[What you should do] Please restate each entry that appears below word for word, without its pictures.

[Stored data]
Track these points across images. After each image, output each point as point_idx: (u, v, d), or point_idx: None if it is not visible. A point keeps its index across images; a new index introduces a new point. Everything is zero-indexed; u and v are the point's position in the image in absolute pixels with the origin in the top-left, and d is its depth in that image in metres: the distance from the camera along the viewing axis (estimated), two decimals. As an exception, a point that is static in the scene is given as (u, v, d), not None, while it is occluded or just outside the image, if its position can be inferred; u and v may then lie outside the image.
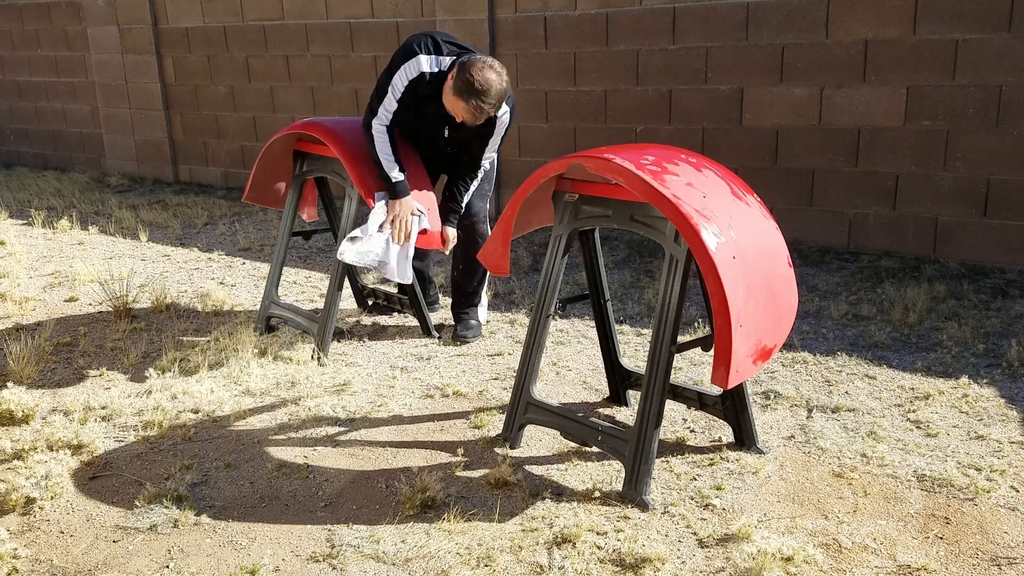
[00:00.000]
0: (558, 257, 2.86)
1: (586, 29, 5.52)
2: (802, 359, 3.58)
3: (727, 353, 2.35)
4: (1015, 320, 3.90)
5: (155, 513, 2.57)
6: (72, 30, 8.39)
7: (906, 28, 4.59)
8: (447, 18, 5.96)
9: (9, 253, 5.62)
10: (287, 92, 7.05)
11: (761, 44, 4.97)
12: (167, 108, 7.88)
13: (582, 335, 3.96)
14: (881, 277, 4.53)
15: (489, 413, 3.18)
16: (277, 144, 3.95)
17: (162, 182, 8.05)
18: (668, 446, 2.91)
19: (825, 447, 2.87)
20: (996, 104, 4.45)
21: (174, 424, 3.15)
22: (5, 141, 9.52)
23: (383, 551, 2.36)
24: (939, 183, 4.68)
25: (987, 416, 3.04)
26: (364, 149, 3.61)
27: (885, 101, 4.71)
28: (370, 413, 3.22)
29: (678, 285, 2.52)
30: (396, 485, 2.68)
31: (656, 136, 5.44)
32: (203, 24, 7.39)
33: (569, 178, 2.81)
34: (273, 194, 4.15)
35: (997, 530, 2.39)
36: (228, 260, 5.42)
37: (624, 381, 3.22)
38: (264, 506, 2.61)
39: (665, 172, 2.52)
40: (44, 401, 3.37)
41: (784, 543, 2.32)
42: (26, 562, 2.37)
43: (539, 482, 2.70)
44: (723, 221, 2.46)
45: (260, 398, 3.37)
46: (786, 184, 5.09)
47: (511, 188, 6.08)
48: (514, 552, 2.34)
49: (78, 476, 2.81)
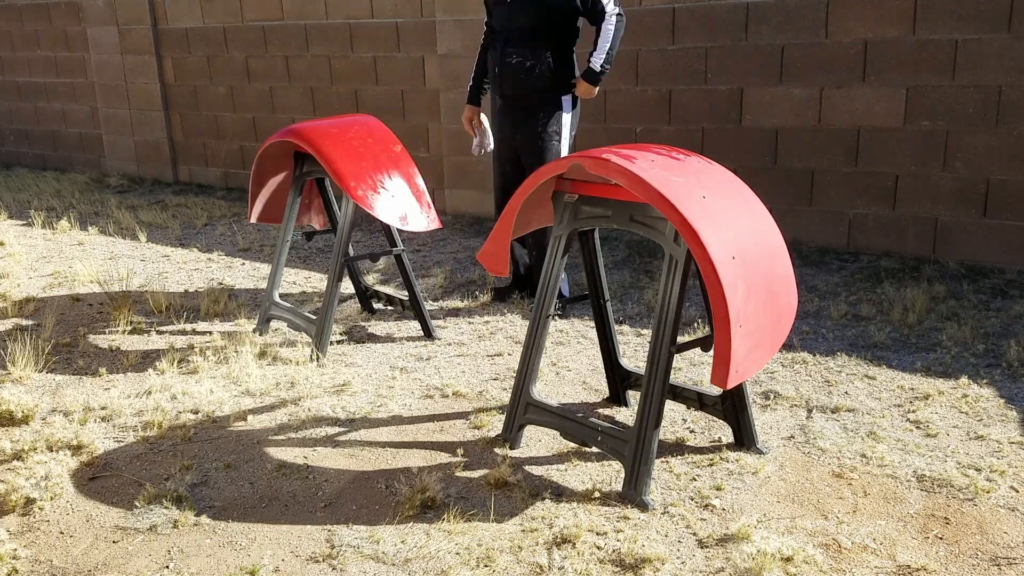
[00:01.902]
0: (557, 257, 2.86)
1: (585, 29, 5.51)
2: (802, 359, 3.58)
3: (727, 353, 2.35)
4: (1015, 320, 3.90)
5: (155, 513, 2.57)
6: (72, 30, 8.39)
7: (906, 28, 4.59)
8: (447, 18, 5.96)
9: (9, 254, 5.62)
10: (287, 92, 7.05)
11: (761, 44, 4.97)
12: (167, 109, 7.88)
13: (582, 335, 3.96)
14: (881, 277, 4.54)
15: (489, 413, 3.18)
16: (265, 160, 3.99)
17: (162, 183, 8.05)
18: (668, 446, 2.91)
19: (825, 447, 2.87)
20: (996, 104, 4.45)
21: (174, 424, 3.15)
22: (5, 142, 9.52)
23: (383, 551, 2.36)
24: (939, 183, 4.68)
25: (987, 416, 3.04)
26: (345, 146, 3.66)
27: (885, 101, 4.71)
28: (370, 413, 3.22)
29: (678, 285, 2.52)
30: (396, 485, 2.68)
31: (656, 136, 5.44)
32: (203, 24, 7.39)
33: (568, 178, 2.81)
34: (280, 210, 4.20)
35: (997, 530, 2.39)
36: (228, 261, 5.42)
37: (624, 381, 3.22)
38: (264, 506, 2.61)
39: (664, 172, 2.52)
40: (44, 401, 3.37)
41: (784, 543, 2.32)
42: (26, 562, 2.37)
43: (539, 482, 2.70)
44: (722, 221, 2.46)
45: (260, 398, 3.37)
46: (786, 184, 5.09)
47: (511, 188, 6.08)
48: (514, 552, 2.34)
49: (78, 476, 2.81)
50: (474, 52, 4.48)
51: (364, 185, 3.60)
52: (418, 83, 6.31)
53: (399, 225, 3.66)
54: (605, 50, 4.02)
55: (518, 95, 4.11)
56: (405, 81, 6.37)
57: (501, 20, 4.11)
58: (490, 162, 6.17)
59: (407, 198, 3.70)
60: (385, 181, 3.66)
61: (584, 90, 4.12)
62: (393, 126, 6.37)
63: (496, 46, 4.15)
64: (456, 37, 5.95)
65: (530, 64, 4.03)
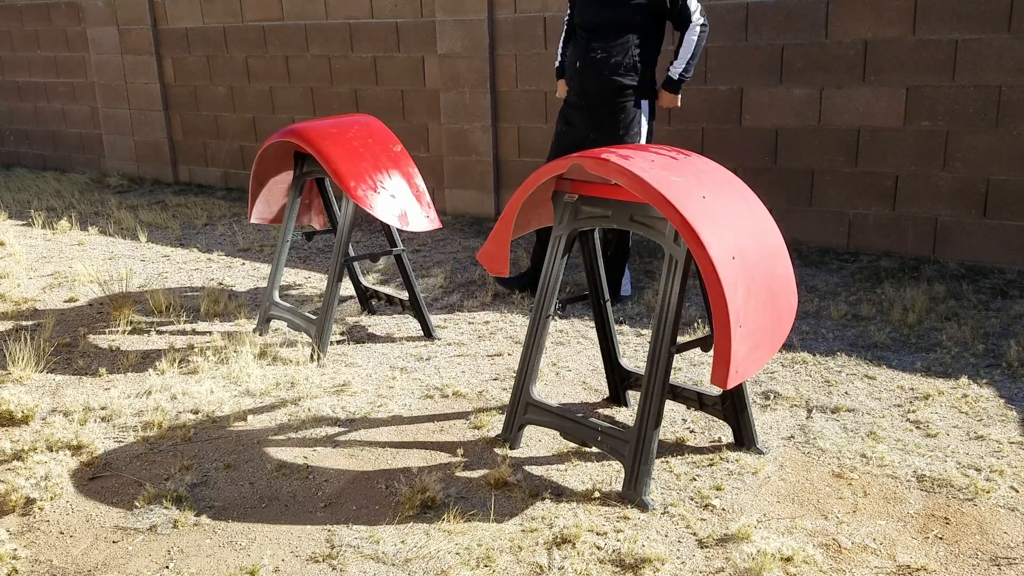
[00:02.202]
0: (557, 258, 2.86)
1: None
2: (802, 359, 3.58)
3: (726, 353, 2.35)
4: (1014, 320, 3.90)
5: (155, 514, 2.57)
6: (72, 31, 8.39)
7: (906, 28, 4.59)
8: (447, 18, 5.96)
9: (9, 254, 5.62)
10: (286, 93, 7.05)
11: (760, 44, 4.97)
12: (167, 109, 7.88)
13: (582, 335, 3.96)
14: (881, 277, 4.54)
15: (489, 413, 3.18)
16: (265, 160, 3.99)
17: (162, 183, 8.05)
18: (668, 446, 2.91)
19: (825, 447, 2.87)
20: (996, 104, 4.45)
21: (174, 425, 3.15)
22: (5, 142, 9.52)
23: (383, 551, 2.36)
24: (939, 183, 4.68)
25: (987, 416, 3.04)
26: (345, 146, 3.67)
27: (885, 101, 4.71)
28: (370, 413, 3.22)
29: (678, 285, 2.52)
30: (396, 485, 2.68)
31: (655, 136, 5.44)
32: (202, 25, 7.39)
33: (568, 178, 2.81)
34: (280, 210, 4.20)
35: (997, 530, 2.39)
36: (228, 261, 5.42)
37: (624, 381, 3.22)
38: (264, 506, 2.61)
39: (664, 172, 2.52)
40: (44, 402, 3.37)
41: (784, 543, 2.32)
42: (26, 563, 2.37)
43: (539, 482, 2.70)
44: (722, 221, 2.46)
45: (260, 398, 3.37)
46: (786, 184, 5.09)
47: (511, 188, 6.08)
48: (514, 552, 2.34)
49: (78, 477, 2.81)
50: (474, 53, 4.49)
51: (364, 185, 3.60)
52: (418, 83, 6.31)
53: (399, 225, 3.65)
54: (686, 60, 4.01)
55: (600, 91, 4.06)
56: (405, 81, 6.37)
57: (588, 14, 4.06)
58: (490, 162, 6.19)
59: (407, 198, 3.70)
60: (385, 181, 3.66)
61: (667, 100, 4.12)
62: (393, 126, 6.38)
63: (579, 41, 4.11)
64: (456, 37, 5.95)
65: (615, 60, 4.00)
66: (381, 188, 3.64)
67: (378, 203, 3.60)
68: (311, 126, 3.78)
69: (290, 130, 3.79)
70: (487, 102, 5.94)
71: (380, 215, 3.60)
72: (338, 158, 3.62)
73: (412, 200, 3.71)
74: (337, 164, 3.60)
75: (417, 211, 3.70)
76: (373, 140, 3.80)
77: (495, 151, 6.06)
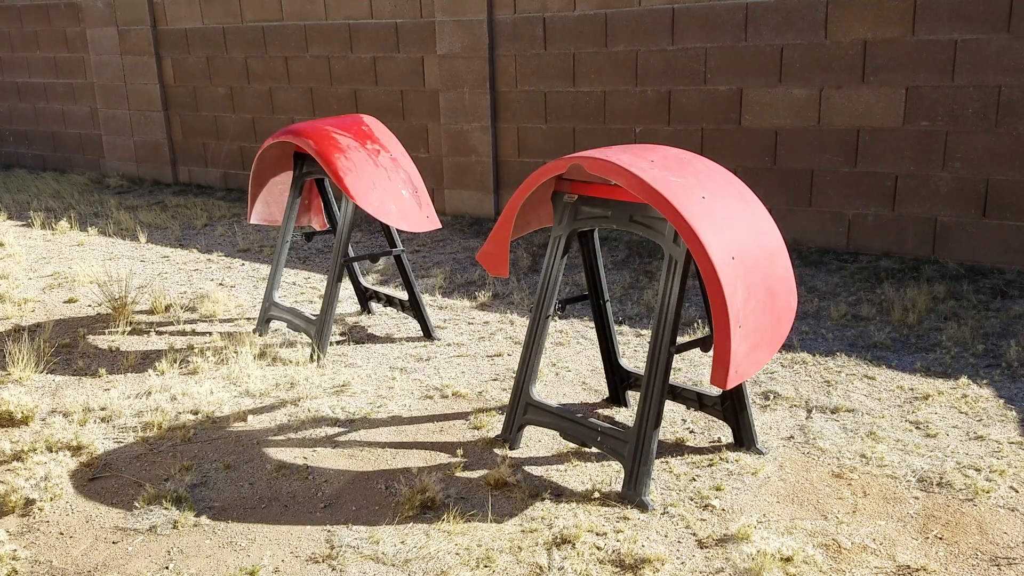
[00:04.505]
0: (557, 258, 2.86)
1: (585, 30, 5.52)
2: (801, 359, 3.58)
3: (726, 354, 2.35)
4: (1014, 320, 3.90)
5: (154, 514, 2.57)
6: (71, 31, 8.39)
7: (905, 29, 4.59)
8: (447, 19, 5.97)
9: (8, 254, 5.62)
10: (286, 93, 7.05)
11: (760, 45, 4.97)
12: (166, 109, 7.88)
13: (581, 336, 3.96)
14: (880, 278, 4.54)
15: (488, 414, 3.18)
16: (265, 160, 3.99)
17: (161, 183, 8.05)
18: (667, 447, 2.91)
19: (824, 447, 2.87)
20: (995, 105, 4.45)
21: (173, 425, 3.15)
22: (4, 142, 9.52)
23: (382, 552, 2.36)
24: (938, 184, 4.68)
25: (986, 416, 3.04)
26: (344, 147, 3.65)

[Task solution]
Track these points across images. After each image, output each point as point_idx: (u, v, d), or point_idx: None if it is not visible. A point keeps its index across images; a new index introduces a new point. Everything is zero-indexed; u and v are the point's position in the image in absolute pixels with the origin in the top-left, and d is its depth in that image in metres: the distance from the camera along the viewing axis (estimated), two decimals. As an exception, a point that is static in the scene is given as (u, v, d), not None, while it is occluded or just outside the image, if its position can be inferred; u and v may then lie outside the image.
[00:00.000]
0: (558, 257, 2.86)
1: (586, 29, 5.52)
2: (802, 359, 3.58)
3: (727, 353, 2.35)
4: (1015, 320, 3.90)
5: (155, 513, 2.57)
6: (72, 30, 8.39)
7: (906, 28, 4.59)
8: (447, 18, 5.96)
9: (9, 253, 5.62)
10: (287, 92, 7.05)
11: (761, 44, 4.97)
12: (167, 108, 7.88)
13: (582, 335, 3.96)
14: (881, 277, 4.53)
15: (489, 413, 3.18)
16: (277, 144, 3.95)
17: (162, 182, 8.05)
18: (668, 446, 2.91)
19: (825, 447, 2.87)
20: (996, 104, 4.45)
21: (174, 424, 3.15)
22: (5, 141, 9.52)
23: (383, 551, 2.36)
24: (939, 183, 4.68)
25: (987, 416, 3.04)
26: (364, 149, 3.61)
27: (885, 101, 4.71)
28: (370, 413, 3.22)
29: (678, 285, 2.52)
30: (396, 485, 2.68)
31: (656, 136, 5.44)
32: (203, 24, 7.39)
33: (569, 178, 2.81)
34: (273, 194, 4.15)
35: (997, 530, 2.39)
36: (228, 260, 5.42)
37: (624, 381, 3.22)
38: (264, 506, 2.61)
39: (665, 172, 2.52)
40: (44, 401, 3.37)
41: (784, 543, 2.32)
42: (26, 562, 2.37)
43: (539, 482, 2.70)
44: (723, 221, 2.46)
45: (260, 398, 3.37)
46: (786, 184, 5.09)
47: (511, 188, 6.08)
48: (514, 552, 2.34)
49: (78, 476, 2.81)
[00:01.902]
0: (557, 257, 2.86)
1: (585, 29, 5.51)
2: (802, 359, 3.58)
3: (727, 353, 2.35)
4: (1015, 320, 3.90)
5: (155, 513, 2.57)
6: (72, 30, 8.39)
7: (906, 28, 4.59)
8: (447, 18, 5.96)
9: (9, 254, 5.62)
10: (287, 92, 7.05)
11: (761, 44, 4.97)
12: (167, 109, 7.88)
13: (582, 335, 3.96)
14: (881, 277, 4.54)
15: (489, 413, 3.18)
16: (265, 160, 3.99)
17: (162, 183, 8.05)
18: (668, 446, 2.91)
19: (825, 447, 2.87)
20: (996, 104, 4.45)
21: (174, 424, 3.15)
22: (5, 142, 9.52)
23: (383, 551, 2.36)
24: (939, 183, 4.68)
25: (987, 416, 3.04)
26: (345, 146, 3.66)
27: (885, 101, 4.71)
28: (370, 413, 3.22)
29: (678, 285, 2.52)
30: (396, 485, 2.68)
31: (656, 136, 5.44)
32: (203, 24, 7.39)
33: (568, 178, 2.81)
34: (280, 210, 4.20)
35: (997, 530, 2.39)
36: (228, 261, 5.42)
37: (624, 381, 3.22)
38: (264, 506, 2.61)
39: (664, 172, 2.52)
40: (44, 401, 3.37)
41: (784, 543, 2.32)
42: (26, 562, 2.37)
43: (539, 482, 2.70)
44: (722, 221, 2.46)
45: (260, 398, 3.37)
46: (786, 184, 5.09)
47: (511, 188, 6.08)
48: (514, 552, 2.34)
49: (78, 476, 2.81)
50: (474, 52, 4.48)
51: (364, 185, 3.60)
52: (418, 83, 6.31)
53: (399, 225, 3.66)
54: (605, 50, 4.02)
55: (518, 95, 4.11)
56: (405, 81, 6.37)
57: (501, 20, 4.11)
58: (490, 162, 6.17)
59: (407, 198, 3.70)
60: (385, 181, 3.66)
61: (584, 90, 4.12)
62: (393, 126, 6.37)
63: (496, 46, 4.15)
64: (456, 37, 5.95)
65: (530, 64, 4.03)
[00:02.202]
0: (557, 258, 2.86)
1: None
2: (802, 359, 3.58)
3: (726, 353, 2.35)
4: (1014, 320, 3.90)
5: (155, 514, 2.57)
6: (72, 31, 8.39)
7: (906, 28, 4.59)
8: (447, 18, 5.96)
9: (9, 254, 5.62)
10: (286, 93, 7.05)
11: (760, 44, 4.97)
12: (167, 109, 7.88)
13: (582, 335, 3.96)
14: (881, 277, 4.54)
15: (489, 413, 3.18)
16: (265, 160, 3.99)
17: (162, 183, 8.05)
18: (668, 446, 2.91)
19: (825, 447, 2.87)
20: (996, 104, 4.45)
21: (174, 425, 3.15)
22: (5, 142, 9.52)
23: (383, 551, 2.36)
24: (939, 183, 4.68)
25: (987, 416, 3.04)
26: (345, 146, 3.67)
27: (885, 101, 4.71)
28: (370, 413, 3.22)
29: (678, 285, 2.52)
30: (396, 485, 2.68)
31: (655, 136, 5.44)
32: (202, 25, 7.39)
33: (568, 178, 2.81)
34: (280, 210, 4.20)
35: (997, 530, 2.39)
36: (228, 261, 5.42)
37: (624, 381, 3.22)
38: (264, 506, 2.61)
39: (664, 172, 2.52)
40: (44, 402, 3.37)
41: (784, 543, 2.32)
42: (26, 563, 2.37)
43: (539, 482, 2.70)
44: (722, 221, 2.46)
45: (260, 398, 3.37)
46: (786, 184, 5.09)
47: (511, 188, 6.08)
48: (514, 552, 2.34)
49: (78, 477, 2.81)
50: (474, 53, 4.49)
51: (364, 185, 3.60)
52: (418, 83, 6.31)
53: (399, 225, 3.65)
54: (686, 60, 4.01)
55: (600, 91, 4.06)
56: (405, 81, 6.37)
57: (588, 14, 4.06)
58: (490, 162, 6.19)
59: (407, 198, 3.70)
60: (385, 181, 3.66)
61: (667, 100, 4.12)
62: (393, 126, 6.38)
63: (579, 41, 4.11)
64: (456, 37, 5.95)
65: (615, 60, 4.00)
66: (381, 188, 3.64)
67: (378, 203, 3.60)
68: (311, 126, 3.78)
69: (290, 130, 3.79)
70: (487, 102, 5.94)
71: (380, 215, 3.60)
72: (338, 158, 3.62)
73: (412, 200, 3.71)
74: (337, 164, 3.60)
75: (417, 211, 3.70)
76: (373, 140, 3.80)
77: (495, 151, 6.06)
[00:04.505]
0: (557, 258, 2.86)
1: (585, 30, 5.52)
2: (801, 359, 3.58)
3: (726, 354, 2.35)
4: (1014, 320, 3.90)
5: (154, 514, 2.57)
6: (71, 31, 8.39)
7: (905, 29, 4.59)
8: (447, 19, 5.97)
9: (8, 254, 5.62)
10: (286, 93, 7.05)
11: (760, 45, 4.97)
12: (166, 109, 7.88)
13: (581, 336, 3.96)
14: (880, 278, 4.54)
15: (488, 414, 3.18)
16: (265, 160, 3.99)
17: (161, 183, 8.05)
18: (667, 447, 2.91)
19: (824, 447, 2.87)
20: (995, 105, 4.45)
21: (173, 425, 3.15)
22: (4, 142, 9.52)
23: (382, 552, 2.36)
24: (938, 184, 4.68)
25: (986, 416, 3.04)
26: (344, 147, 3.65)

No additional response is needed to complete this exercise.